**Текст для анализа:**
Мы поняли, что себестоимость блюда нужно как-то фиксировать. Потому что на самом деле люди не понимают, что это такое, и когда получают блюдо из хороших качественных продуктов по себестоимости, то считают, что оно уже с наценкой.
Формула «тру коста» проста: входной билет и еда по себестоимости. Эта концепция может легко копироваться, и в этом, наверное, также заключён секрет её успеха на международном ресторанном рынке.
— Александр, премия «Пальмовая ветвь» подразумевает тиражируемость концепции. Концепция «тру кост» тиражируема?
— Абсолютно! Недаром её вовсю копируют. И поэтому мы сейчас находимся на уровне подготовки франшизы: если уж кто-то у кого-то что-то заимствует, пусть это будет на цивилизованном уровне.
— А сейчас её попросту воруют?
— Скажем так: пытаются эту идею реализовать. Открывают подобные заведения в других городах, и нам периодически приходят письма: так и так, ресторан такой концепции открылся там-то и там-то.
— Что вы с этим делаете?
— Пишем письма: «как вам не стыдно» и прочее. Кто-то начинает с нами договариваться, а кто-то, напротив, говорит, что это он уже много лет об этом думал и только чуть-чуть опоздал с открытием. Люди разные! Убыточных заведений много. А ведь соблазнительно, увидев, что мы за год из трёх убыточных заведений сделали три прибыльных, повторить это в своём ресторане, выдав за свою идею. Поэтому мы сейчас разрабатываем франшизу, чтобы для честных предпринимателей был честный путь. Когда нас поздравляли французы — организаторы премии «Пальмовая ветвь», они сразу попросили у нас возможность получения франшизы, чтобы открыть такое заведение в Бельгии.
Хороший владелец — тот, у которого люди работают не за страх, а за совесть. Мы выстраиваем свой менеджмент на любви к делу и к людям. Те, кто хочет с нами работать, уважая своих коллег и своё дело, остаются и работают, кто не хочет или не умеет — просто не приживаются и уходят.
— Александр, в этом году вы с Илиодором открыли ещё два заведения — корейский ресторан и очень необычный мясной…
— Да, корейский ресторан K‑GRILL — с грилями, с жаровнями на столах, — и мясной Castle Dish. Давайте начнём с K‑GRILL. Мои наблюдения за корейскими ресторанами в Москве вылились в определение их некой классификации. Одни из них открываются для южных корейских корпораций, и туда ходят корейцы из этих корпораций и люди, которые с ними работают. Как правило, такие заведения почти не адаптируются, там всё достаточно традиционно — а ля «аутентично», хотя, на мой взгляд, говоря об аутентичности, их основатели всё же несколько лукавят. Другая категория — северокорейские рестораны, которые, впрочем, тоже находятся вблизи посольств и других корейских представительств. И, наконец, в Москве живут русские корейцы, у которых тоже есть свои заведения: там всё достаточно аскетично, с простым дизайном.
— То есть все эти заведения в любом случае не рассчитаны на массового гостя?

**Список заданий:**
1. Перечислите категории корейских ресторанов в Москве, которые выделяет собеседник в тексте для анализа.
2. Определите, соответствуют ли тексту для анализа утверждения (a), (b) и (c). Для каждого ответьте «да» или «нет» и приведите точную цитату из текста, на которой основан ответ.
(a) Организаторы премии «Пальмовая ветвь» попросили франшизу, чтобы открыть такое заведение во Франции.
(b) За год из трёх убыточных заведений удалось сделать три прибыльных.
(c) Северокорейские рестораны расположены вдали от посольств.
3. Обновите фрагмент текста для анализа, который начинается со слов «Мы поняли, что» и заканчивается словами «на цивилизованном уровне.»: приведите его целиком, заменив «входной билет» на «абонемент».

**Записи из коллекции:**
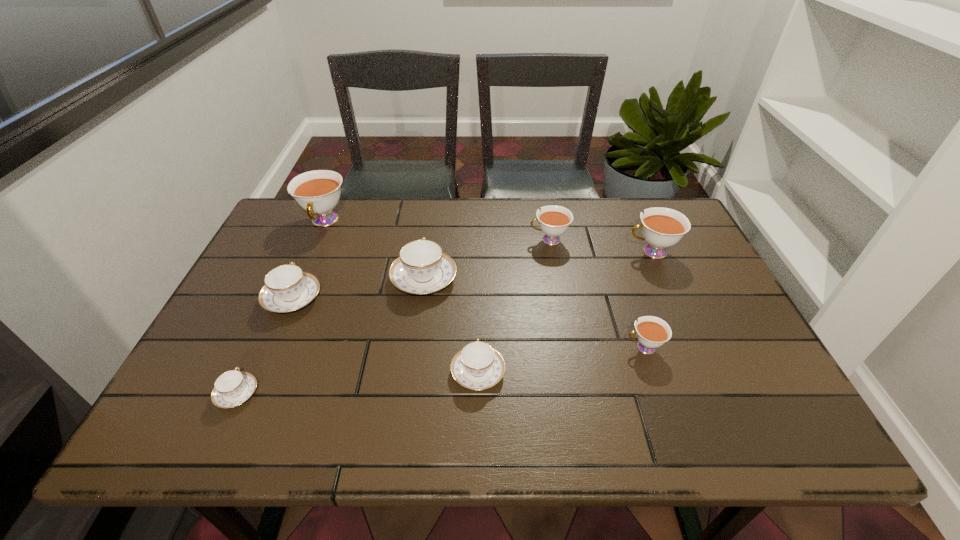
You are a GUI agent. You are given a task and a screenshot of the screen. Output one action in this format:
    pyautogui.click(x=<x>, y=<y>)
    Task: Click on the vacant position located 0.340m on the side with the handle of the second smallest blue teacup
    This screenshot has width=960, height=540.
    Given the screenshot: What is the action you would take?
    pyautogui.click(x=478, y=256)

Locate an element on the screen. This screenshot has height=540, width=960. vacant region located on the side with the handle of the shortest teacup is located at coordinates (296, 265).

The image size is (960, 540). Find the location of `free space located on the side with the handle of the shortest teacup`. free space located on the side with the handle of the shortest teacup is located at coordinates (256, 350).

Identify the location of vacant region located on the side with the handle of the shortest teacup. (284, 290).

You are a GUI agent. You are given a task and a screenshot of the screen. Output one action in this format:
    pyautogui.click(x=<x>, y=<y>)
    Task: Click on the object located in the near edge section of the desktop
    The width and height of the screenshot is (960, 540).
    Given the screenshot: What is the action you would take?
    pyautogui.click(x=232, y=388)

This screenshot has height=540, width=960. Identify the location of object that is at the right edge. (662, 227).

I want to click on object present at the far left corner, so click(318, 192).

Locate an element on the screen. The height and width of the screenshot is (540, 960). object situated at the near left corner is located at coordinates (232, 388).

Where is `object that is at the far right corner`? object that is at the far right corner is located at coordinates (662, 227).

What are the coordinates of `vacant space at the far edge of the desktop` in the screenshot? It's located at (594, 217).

--

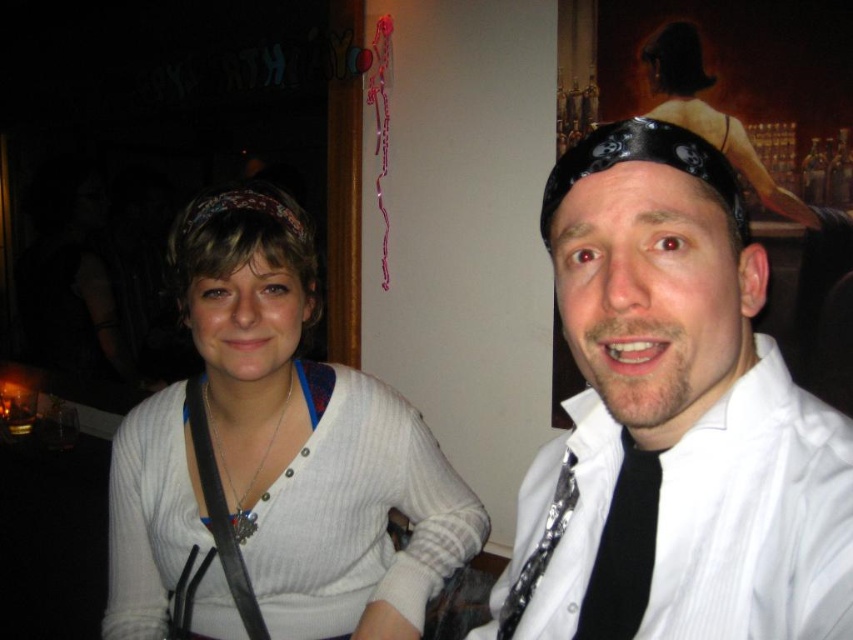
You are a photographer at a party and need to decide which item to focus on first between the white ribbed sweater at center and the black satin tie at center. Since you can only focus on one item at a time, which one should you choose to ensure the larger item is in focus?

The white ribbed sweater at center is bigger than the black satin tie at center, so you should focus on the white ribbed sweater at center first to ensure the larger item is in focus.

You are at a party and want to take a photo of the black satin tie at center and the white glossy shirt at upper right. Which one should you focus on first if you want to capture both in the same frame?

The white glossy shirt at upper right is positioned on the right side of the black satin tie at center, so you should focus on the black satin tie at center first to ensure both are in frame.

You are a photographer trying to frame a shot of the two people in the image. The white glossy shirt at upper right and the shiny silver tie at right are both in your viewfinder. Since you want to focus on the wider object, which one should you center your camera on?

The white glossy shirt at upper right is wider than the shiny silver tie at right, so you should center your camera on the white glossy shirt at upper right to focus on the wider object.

* * *

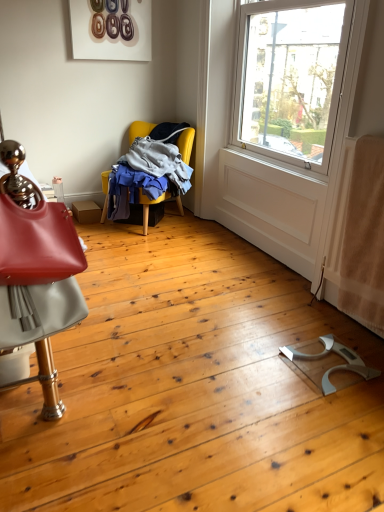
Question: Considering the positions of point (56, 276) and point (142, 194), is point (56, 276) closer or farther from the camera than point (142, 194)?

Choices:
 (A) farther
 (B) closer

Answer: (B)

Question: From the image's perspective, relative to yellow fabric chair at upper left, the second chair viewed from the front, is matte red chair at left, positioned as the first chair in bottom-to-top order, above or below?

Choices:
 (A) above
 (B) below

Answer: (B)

**Ответы к заданиям:**
1.
1. Рестораны, открывающиеся для южных корейских корпораций: туда ходят корейцы из этих корпораций и люди, которые с ними работают.
2. Северокорейские рестораны, которые тоже находятся вблизи посольств и других корейских представительств.
3. Заведения русских корейцев, где всё достаточно аскетично, с простым дизайном.

2.
(a) Нет: «чтобы открыть такое заведение в Бельгии».
(b) Да: «мы за год из трёх убыточных заведений сделали три прибыльных».
(c) Нет: «тоже находятся вблизи посольств и других корейских представительств».

3.
Мы поняли, что себестоимость блюда нужно как-то фиксировать. Потому что на самом деле люди не понимают, что это такое, и когда получают блюдо из хороших качественных продуктов по себестоимости, то считают, что оно уже с наценкой.
Формула «тру коста» проста: абонемент и еда по себестоимости. Эта концепция может легко копироваться, и в этом, наверное, также заключён секрет её успеха на международном ресторанном рынке.
— Александр, премия «Пальмовая ветвь» подразумевает тиражируемость концепции. Концепция «тру кост» тиражируема?
— Абсолютно! Недаром её вовсю копируют. И поэтому мы сейчас находимся на уровне подготовки франшизы: если уж кто-то у кого-то что-то заимствует, пусть это будет на цивилизованном уровне.